_WORK ORDER_
Change each "unicast" in the rows below to "anycast" and repeat the text with nothing else altered. Leave the pictures out of your answer.

** DATA PROVIDED follows **

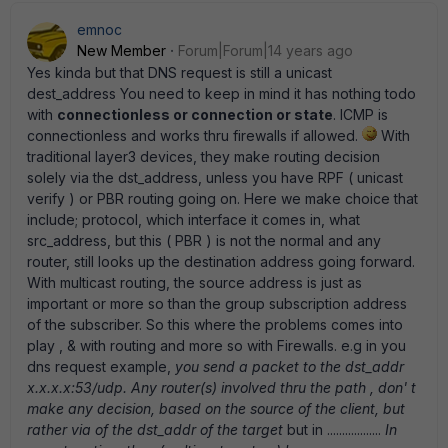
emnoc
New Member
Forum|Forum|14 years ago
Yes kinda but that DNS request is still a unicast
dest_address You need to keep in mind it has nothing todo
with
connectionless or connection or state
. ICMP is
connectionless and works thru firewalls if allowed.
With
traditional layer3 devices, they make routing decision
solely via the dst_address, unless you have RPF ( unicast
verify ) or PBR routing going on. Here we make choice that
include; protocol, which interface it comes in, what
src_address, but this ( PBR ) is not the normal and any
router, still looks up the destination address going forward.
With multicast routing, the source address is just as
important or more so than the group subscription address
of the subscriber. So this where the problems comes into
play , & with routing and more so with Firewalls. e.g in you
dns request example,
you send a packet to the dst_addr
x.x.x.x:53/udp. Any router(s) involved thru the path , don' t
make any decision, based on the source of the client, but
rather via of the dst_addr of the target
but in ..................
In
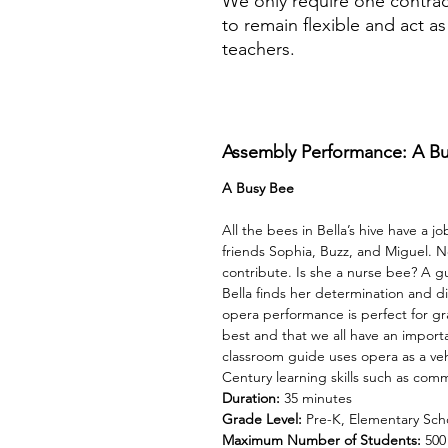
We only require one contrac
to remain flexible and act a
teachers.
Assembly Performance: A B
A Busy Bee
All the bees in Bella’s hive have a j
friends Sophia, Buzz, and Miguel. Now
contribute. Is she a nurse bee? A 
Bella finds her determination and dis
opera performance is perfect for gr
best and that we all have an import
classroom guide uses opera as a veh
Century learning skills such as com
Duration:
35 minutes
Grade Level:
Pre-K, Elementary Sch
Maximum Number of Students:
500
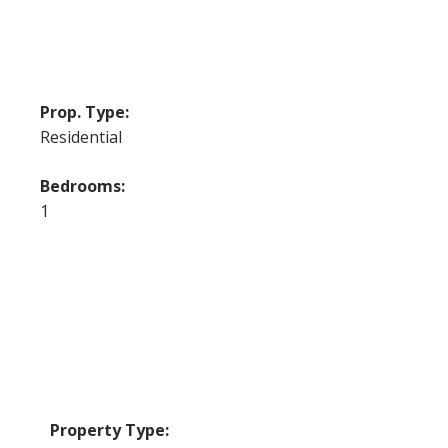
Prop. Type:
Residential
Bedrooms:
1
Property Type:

** End of DATA PROVIDED **

_TASK RESPONSE_
emnoc
New Member
Forum|Forum|14 years ago
Yes kinda but that DNS request is still a anycast
dest_address You need to keep in mind it has nothing todo
with
connectionless or connection or state
. ICMP is
connectionless and works thru firewalls if allowed.
With
traditional layer3 devices, they make routing decision
solely via the dst_address, unless you have RPF ( anycast
verify ) or PBR routing going on. Here we make choice that
include; protocol, which interface it comes in, what
src_address, but this ( PBR ) is not the normal and any
router, still looks up the destination address going forward.
With multicast routing, the source address is just as
important or more so than the group subscription address
of the subscriber. So this where the problems comes into
play , & with routing and more so with Firewalls. e.g in you
dns request example,
you send a packet to the dst_addr
x.x.x.x:53/udp. Any router(s) involved thru the path , don' t
make any decision, based on the source of the client, but
rather via of the dst_addr of the target
but in ..................
In
We only require one contrac
to remain flexible and act a
teachers.
Assembly Performance: A B
A Busy Bee
All the bees in Bella’s hive have a j
friends Sophia, Buzz, and Miguel. Now
contribute. Is she a nurse bee? A 
Bella finds her determination and dis
opera performance is perfect for gr
best and that we all have an import
classroom guide uses opera as a veh
Century learning skills such as com
Duration:
35 minutes
Grade Level:
Pre-K, Elementary Sch
Maximum Number of Students:
500
Prop. Type:
Residential
Bedrooms:
1
Property Type:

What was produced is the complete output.